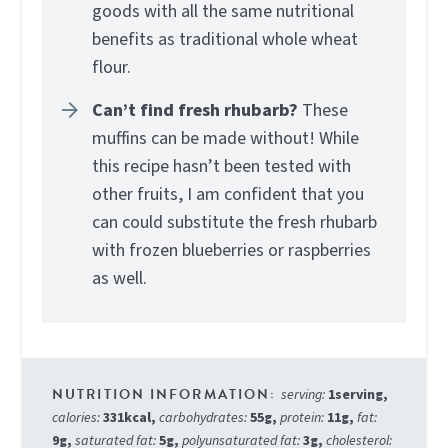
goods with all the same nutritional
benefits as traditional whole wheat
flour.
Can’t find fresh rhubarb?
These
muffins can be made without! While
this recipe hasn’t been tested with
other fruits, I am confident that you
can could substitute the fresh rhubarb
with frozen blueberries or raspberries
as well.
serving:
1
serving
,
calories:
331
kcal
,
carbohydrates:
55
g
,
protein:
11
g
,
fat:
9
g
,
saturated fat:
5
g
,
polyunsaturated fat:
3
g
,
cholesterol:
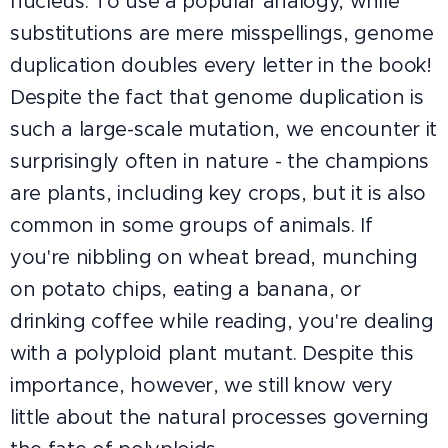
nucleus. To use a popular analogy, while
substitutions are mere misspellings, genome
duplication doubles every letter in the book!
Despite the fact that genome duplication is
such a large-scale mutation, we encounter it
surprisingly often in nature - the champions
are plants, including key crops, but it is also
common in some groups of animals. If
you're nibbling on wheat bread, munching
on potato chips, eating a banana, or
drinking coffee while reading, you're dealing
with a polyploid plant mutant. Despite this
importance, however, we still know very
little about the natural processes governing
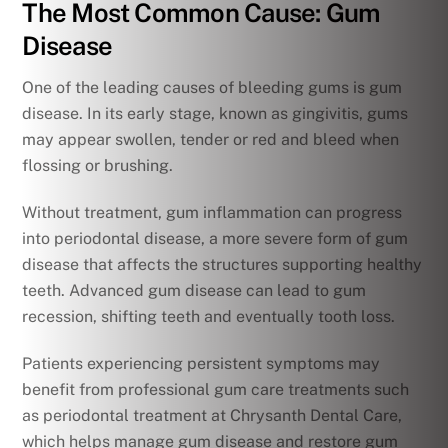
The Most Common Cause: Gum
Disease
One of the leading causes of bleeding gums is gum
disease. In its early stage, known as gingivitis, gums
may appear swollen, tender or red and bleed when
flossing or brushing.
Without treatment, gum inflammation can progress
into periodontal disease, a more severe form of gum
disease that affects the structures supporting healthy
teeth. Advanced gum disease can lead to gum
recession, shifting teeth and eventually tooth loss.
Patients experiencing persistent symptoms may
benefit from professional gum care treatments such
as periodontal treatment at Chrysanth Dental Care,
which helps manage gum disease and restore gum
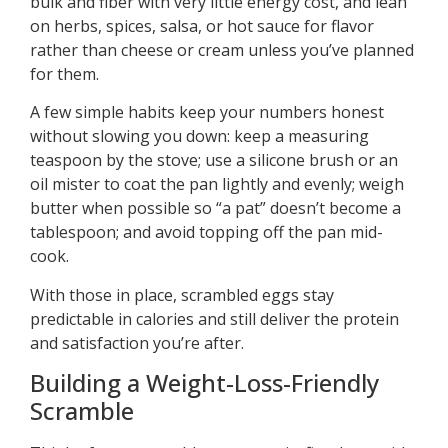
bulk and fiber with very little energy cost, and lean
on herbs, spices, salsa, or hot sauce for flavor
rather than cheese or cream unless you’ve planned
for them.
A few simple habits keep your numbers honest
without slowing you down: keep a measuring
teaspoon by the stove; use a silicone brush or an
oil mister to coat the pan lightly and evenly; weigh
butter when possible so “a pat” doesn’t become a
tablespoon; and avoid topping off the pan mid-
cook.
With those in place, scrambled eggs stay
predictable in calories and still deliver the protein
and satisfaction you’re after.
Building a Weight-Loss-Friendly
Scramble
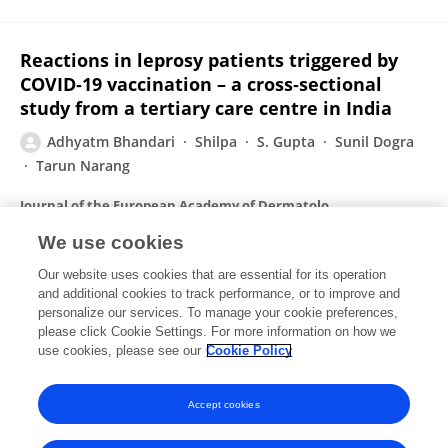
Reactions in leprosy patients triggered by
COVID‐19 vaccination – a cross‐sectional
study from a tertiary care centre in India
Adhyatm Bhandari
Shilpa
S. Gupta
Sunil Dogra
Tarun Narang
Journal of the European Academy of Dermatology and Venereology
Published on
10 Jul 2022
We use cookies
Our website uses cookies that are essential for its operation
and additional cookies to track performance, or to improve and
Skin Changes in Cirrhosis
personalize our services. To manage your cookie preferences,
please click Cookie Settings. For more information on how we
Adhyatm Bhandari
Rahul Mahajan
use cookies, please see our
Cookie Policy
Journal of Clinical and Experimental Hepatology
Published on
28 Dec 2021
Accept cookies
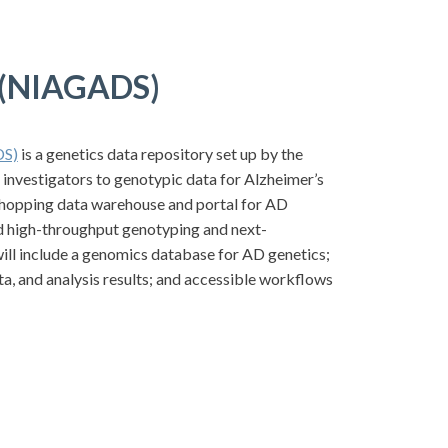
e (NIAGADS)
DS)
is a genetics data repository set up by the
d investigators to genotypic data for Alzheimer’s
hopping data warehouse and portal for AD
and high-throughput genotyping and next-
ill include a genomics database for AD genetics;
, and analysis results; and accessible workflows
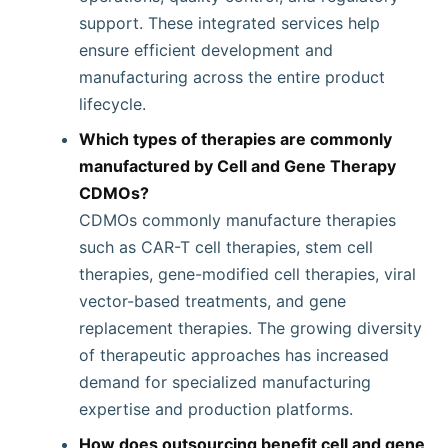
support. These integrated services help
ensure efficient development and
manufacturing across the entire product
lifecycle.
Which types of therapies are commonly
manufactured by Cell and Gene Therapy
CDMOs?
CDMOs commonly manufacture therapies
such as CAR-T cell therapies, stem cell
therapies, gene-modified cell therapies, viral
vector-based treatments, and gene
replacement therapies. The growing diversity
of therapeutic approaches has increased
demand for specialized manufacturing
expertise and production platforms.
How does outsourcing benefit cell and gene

*-*-*

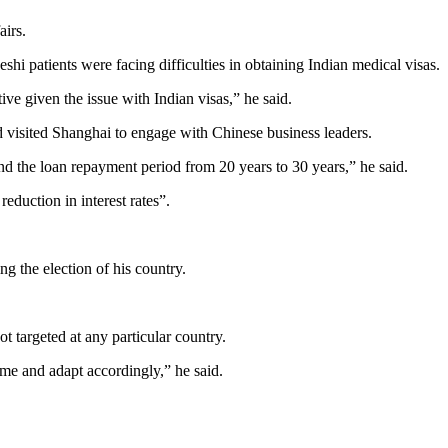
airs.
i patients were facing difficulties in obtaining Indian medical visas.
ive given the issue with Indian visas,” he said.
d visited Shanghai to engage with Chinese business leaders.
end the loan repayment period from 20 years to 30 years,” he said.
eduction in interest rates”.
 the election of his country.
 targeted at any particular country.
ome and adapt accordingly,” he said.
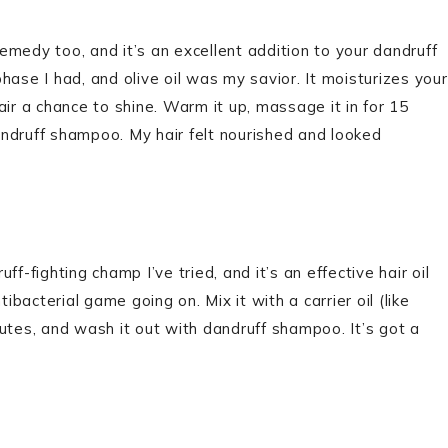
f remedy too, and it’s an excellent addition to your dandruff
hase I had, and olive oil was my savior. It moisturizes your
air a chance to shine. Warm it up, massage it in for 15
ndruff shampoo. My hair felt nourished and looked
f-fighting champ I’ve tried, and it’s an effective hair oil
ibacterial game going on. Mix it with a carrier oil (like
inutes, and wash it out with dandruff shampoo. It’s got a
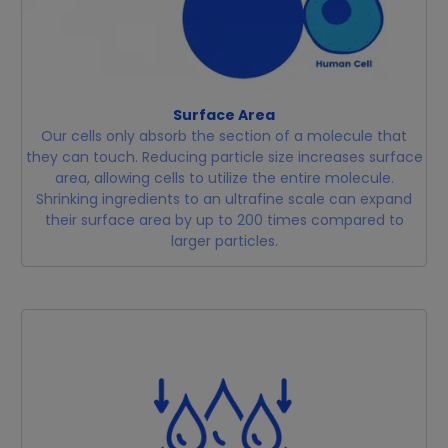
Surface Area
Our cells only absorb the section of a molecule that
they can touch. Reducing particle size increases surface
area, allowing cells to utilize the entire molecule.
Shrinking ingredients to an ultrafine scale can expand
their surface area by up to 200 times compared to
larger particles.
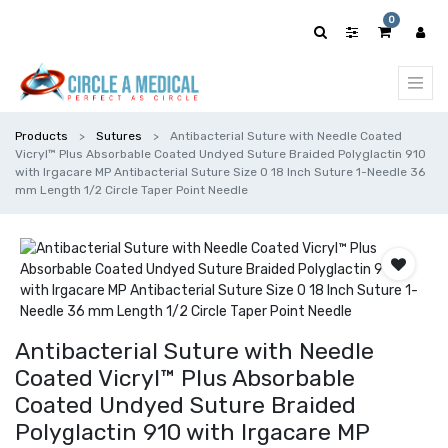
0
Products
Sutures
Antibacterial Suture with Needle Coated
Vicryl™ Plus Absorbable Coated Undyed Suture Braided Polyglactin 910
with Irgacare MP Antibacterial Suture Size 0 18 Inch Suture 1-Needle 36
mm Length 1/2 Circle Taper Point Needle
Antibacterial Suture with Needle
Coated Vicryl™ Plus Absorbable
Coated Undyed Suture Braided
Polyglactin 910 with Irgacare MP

*-*-*

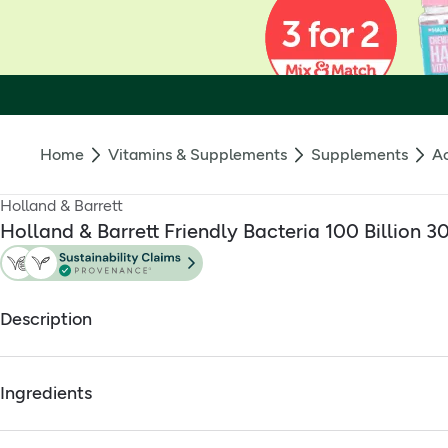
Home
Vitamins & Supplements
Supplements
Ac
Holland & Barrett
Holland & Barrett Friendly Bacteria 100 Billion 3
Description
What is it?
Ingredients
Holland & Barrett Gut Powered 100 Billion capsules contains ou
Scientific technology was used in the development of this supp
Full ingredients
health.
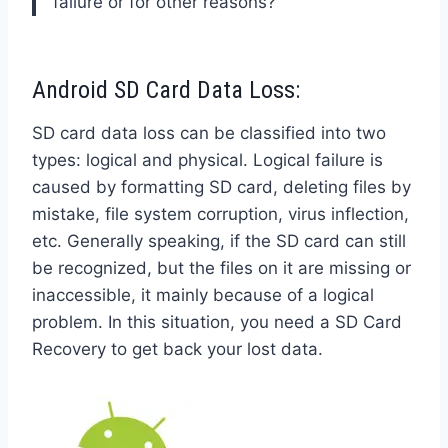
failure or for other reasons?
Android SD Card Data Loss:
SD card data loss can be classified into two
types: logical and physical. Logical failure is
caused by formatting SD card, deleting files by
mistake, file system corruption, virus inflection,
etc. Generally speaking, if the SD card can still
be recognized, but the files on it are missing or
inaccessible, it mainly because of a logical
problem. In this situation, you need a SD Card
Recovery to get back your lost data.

*-*-*

**Requirement:**
Restate word for word the lines in the material above from the one with "teeth. Advanced gum disease can lead to gum" to the one with "which helps manage"; both of those lines count, and nothing else does.

**Answer section:**
teeth. Advanced gum disease can lead to gum
recession, shifting teeth and eventually tooth loss.
Patients experiencing persistent symptoms may
benefit from professional gum care treatments such
as periodontal treatment at Chrysanth Dental Care,
which helps manage gum disease and restore gum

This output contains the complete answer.